Liz Parrish and BioViva, a Chapter in the Telomerase Gene Therapy Book

As a part of efforts to push forward the treatment of aging as a medical condition, Liz Parrish underwent telomerase and follistatin gene therapies a few years ago. She formed a company, BioViva Sciences, to follow through. Self-experimentation is the most ethical of all possible ways proceed from animal studies to human studies, and is unfairly slandered in this day and age. There is a long history of notable researchers first testing their work on themselves. Self-experimentation must be followed through by success in business, fundraising, research and development, however - the areas in which all too many initiatives fail. The success rate of young companies is low in every field of endeavor.

This lengthy article tells the tale of a bold step and a follow through that faltered for all of the usual prosaic reasons. Could it all have been done better? Of course. It is easy to say that in hindsight and from the outside for any company, including the successful ones. Could BioViva have succeeded from the given starting point with difference choices and different allies along the way? Probably. Again something that can be said for near any venture. Perhaps exactly the same set of steps will be accomplished a few years from now and that effort will spark and succeed - sometimes it is just a matter of timing and what the various development and venture communities are prepared to accept. What we might choose to say on this matter, it is unequivocally the case that people are suffering and dying in vast numbers due to this medical condition called aging, and too little is being done about it. We need a thousand, ten thousand such bold steps and attempts to follow through.

The room at the clinic in Bogota was clean and spare. There was a bed and, on her right, an IV drip. Over a period that lasted well into the night, there would be more than 100 injections. The pace was agonizingly slow. "So you're saying this will still get to my organs, right?" she asked the doctor as he inserted a needle below her kneecap. It would, he assured her. It was after midnight when she got the last injection.

It was September 16, 2015, and a strange kind of medical history had been made: in an untested procedure that would have violated federal regulations in the U.S., Elizabeth Parrish, a healthy 44-year-old the founder of a small biotech startup called BioViva, had received what she believed was a more potent dose of gene therapy than any other person ever had. She did it to fight what she called the "disease" of aging. She was, in her own words, Patient Zero in the quest for radically increased longevity.

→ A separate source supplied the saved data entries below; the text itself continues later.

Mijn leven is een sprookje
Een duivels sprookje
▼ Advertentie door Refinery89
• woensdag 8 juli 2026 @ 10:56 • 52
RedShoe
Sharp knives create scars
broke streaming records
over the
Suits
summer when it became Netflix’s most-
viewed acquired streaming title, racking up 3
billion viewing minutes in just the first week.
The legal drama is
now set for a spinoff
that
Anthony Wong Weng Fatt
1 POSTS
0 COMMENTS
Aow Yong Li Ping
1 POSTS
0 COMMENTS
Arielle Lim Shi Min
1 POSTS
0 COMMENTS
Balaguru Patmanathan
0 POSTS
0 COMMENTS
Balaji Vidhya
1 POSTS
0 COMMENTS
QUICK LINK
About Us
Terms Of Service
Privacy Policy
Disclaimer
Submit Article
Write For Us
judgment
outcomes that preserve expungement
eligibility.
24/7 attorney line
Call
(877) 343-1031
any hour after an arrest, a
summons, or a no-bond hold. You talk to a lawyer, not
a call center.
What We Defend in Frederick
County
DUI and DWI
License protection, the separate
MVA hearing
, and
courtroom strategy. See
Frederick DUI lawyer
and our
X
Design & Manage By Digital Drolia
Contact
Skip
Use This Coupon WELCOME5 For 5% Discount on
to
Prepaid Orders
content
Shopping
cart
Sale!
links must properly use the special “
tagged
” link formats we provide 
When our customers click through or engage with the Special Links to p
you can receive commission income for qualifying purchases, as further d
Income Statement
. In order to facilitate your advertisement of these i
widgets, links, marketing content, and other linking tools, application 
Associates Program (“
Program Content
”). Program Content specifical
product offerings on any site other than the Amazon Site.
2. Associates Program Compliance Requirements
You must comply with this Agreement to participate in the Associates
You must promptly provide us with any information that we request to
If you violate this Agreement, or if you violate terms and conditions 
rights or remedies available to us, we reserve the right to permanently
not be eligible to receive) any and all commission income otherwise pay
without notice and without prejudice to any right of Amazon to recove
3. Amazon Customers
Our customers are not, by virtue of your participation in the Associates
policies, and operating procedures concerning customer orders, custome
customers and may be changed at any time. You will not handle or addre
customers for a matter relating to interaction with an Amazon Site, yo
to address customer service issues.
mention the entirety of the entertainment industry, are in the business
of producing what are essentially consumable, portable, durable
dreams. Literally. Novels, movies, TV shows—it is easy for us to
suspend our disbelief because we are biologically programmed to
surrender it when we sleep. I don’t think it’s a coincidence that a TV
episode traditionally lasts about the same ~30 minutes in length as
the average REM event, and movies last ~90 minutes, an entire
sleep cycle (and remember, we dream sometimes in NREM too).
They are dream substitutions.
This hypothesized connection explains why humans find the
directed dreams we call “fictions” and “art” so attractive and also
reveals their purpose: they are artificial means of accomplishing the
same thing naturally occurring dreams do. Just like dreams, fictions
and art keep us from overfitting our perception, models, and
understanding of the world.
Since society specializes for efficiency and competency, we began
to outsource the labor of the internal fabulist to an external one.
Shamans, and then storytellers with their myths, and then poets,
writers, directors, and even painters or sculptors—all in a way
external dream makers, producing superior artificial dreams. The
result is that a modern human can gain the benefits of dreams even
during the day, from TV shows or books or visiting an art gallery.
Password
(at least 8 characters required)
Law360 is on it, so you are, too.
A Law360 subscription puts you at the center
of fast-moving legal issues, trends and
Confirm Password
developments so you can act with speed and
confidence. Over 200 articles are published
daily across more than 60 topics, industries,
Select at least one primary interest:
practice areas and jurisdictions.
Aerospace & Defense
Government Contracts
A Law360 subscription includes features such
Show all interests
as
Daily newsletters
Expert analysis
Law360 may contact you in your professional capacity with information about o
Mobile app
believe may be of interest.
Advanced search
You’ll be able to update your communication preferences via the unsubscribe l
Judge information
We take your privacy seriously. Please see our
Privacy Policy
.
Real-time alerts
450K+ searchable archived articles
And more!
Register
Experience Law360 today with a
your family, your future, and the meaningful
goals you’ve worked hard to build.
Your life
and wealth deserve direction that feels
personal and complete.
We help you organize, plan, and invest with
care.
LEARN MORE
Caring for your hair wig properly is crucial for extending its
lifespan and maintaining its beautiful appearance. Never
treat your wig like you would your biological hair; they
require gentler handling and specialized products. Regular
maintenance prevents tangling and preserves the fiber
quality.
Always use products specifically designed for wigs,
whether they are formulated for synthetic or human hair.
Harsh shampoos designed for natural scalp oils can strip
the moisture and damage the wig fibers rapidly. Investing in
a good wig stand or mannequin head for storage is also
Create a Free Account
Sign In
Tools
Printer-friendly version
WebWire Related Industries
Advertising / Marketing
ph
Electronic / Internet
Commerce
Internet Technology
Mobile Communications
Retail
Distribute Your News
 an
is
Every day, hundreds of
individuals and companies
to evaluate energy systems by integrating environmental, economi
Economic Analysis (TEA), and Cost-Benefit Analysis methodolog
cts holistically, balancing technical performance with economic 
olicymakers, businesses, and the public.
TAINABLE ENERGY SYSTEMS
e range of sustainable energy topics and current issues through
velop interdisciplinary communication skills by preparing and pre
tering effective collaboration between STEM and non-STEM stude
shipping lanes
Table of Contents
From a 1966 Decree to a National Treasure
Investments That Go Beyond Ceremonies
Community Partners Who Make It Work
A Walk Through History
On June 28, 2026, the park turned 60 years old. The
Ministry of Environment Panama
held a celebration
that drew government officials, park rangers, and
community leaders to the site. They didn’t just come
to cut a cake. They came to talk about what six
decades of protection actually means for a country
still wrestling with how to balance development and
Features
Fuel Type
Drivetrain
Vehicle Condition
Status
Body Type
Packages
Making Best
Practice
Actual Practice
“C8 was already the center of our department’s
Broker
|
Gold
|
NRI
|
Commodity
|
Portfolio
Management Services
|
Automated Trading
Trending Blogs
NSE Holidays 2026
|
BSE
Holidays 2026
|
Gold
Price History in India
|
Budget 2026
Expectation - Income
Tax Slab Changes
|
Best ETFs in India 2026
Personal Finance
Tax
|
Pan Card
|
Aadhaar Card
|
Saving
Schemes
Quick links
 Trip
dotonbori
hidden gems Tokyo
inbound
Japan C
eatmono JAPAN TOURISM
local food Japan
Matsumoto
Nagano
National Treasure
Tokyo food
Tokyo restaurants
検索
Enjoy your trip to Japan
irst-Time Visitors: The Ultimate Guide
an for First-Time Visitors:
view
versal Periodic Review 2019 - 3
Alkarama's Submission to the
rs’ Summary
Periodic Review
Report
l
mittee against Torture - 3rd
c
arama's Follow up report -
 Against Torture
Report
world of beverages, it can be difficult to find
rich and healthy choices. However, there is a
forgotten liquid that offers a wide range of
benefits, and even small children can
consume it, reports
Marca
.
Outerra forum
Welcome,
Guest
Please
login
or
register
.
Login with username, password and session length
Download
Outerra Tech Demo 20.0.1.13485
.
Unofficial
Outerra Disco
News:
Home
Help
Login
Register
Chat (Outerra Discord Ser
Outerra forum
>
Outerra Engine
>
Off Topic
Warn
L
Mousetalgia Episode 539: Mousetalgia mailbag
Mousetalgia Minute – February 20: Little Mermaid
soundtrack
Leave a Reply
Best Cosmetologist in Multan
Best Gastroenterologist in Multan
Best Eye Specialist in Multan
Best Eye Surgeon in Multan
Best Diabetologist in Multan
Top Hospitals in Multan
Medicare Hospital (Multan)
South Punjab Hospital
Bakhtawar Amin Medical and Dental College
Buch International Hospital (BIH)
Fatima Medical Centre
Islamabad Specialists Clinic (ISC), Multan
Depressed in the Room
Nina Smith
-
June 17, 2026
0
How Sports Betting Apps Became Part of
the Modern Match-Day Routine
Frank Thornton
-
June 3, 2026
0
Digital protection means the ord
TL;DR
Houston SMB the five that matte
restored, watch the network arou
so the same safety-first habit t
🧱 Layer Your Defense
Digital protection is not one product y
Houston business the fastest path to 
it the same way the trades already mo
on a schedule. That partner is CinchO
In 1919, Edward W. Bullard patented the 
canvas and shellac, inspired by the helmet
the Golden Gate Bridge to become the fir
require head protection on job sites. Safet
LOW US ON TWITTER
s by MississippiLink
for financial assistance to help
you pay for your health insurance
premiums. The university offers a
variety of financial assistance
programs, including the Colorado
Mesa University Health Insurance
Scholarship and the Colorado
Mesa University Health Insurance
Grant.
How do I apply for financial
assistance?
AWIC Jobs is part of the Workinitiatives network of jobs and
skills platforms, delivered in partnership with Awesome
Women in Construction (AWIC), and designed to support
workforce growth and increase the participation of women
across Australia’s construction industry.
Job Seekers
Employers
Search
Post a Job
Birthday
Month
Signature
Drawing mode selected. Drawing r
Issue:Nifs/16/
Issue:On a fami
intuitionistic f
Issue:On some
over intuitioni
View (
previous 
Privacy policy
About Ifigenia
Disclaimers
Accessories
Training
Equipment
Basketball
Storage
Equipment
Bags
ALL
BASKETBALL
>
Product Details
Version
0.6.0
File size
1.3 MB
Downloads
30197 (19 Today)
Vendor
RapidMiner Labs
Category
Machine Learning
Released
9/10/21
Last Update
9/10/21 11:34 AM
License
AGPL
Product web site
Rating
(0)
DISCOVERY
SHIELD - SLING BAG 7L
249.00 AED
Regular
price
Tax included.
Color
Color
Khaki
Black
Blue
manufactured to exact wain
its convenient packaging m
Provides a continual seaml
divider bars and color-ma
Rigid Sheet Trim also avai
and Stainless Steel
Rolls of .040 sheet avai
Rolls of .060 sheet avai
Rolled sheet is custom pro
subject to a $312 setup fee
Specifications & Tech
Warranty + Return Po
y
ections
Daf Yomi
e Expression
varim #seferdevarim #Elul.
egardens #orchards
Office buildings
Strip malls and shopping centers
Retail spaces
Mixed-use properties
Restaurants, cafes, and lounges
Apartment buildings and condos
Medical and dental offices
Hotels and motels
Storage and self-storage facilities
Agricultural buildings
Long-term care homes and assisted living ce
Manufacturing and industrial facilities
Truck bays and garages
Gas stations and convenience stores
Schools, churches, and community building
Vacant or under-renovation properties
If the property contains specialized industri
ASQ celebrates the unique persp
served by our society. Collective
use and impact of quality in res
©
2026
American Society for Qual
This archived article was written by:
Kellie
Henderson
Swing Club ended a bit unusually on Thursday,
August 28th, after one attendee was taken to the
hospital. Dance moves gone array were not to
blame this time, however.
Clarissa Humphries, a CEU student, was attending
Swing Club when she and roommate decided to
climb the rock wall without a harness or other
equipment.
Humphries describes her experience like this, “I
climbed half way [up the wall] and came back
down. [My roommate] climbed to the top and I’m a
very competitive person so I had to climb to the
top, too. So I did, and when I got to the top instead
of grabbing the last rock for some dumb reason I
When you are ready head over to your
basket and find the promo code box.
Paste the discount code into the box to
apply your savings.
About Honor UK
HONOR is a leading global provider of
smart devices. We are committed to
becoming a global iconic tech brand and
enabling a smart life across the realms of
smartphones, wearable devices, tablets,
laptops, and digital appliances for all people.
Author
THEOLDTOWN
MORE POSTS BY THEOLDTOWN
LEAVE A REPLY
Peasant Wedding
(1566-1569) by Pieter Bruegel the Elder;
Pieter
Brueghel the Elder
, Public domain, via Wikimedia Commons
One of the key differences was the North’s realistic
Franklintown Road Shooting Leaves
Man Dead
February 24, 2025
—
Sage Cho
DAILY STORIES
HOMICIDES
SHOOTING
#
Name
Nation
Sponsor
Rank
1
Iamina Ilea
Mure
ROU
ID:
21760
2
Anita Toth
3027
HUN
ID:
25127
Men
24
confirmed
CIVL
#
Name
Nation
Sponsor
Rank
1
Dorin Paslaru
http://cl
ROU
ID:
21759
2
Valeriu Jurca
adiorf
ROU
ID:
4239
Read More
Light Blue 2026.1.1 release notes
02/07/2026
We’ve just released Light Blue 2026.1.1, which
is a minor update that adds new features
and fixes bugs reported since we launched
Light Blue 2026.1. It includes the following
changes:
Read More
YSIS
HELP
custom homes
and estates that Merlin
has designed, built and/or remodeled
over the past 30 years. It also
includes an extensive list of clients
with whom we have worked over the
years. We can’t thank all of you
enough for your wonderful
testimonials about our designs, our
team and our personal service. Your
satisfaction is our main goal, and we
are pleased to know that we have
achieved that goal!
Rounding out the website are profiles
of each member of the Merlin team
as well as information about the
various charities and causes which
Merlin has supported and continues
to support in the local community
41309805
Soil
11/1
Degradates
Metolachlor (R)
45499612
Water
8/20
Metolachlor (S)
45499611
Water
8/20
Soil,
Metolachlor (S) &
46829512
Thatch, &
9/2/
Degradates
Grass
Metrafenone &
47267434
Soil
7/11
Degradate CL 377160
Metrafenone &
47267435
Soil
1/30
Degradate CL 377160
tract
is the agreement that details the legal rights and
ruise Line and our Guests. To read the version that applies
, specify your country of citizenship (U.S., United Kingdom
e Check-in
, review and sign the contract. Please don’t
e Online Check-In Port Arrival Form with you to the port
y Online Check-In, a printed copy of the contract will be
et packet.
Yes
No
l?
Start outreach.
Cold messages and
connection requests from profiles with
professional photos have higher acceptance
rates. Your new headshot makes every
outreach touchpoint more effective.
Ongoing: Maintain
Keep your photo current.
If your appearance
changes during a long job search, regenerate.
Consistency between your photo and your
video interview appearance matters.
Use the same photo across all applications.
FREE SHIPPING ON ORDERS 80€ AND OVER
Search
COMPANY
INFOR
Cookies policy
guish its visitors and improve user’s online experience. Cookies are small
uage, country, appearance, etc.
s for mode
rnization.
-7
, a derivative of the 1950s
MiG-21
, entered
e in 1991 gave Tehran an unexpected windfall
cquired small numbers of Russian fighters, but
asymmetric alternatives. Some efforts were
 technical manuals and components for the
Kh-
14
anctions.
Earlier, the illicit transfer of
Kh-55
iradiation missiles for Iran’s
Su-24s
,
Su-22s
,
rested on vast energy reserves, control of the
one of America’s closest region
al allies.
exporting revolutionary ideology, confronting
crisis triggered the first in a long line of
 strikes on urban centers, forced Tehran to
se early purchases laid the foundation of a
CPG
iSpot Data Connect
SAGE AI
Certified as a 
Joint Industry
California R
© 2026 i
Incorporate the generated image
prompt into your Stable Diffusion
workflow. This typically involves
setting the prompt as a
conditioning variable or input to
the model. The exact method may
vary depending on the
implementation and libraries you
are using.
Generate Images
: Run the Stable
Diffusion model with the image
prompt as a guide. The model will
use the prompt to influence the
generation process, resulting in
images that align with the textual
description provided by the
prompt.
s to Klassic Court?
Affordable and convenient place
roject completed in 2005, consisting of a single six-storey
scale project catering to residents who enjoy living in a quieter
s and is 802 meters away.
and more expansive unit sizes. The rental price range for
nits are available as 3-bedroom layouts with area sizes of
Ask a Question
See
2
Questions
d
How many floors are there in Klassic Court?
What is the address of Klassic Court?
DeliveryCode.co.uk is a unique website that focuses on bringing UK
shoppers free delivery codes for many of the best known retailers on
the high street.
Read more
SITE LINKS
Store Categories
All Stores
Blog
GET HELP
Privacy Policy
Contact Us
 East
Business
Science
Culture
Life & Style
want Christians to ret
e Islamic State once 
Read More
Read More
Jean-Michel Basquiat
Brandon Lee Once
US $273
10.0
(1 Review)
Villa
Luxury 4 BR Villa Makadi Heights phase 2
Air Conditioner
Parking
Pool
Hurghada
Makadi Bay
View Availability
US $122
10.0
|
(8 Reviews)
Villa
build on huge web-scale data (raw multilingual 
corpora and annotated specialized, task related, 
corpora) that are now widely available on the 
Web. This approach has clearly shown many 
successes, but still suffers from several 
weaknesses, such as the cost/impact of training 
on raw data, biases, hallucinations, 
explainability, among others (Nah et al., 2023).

Testing BioViva's products first on herself, Parrish said, had been the only ethical choice. She hadn't turned back into a 25-year-old. Nor, on the bright side, did she appear to have cancer. Her biomarkers - triglycerides, C-reactive protein, muscle mass - were promising but ultimately inconclusive, since they were the results of just one person, and not published in a peer-reviewed study. The results of Parrish's telomere tests showed average length in white blood cells had increased by 9 percent. A press release said that this was equivalent to reversing 20 years of aging. But there was no published study to go along with it, and the news was easy to dismiss.

For two years, Parrish had been claiming that BioViva would soon open overseas clinics. Not long before RAADfest 2016, she and Bill Andrews of Sierra Sciences had made a coordinated announcement: they were partnering in a new venture called BioViva Fiji. They showed off an architectural rendering of a generically modern gene-therapy clinic. When the Fijian press caught wind of BioViva Fiji, authorities told journalists that it didn't exist, not even on paper. And at RAADfest 2017, neither Parrish nor Andrews seemed too keen to talk about it anymore.

It was the prelude to a breakup, a friendly (and perhaps temporary) parting of ways. In December 2017, a new company called Libella Gene Therapeutics announced that it had secured an exclusive license from Bill Andrews for his AAV Reverse (hTERT) transcriptase enzyme technology. Libella was now recruiting patients for a first-ever study in Cartagena, Colombia. There was no mention of BioViva, no mention of Parrish, no mention of her self-experiment.

Parrish and I met for lunch so she could tell me about BioViva's new direction. "So, BioViva is now a bioinformatics company!" she announced. It was pivoting. It wasn't trying to do clinical trials for the time being. Even offshore, away from the FDA, they cost millions of dollars, and raising that kind of money to do traditional trials would amount to the kind of slow-moving medicine she was trying to overcome. BioViva would be a data platform for other companies, collecting and analyzing the information they gathered from their trials.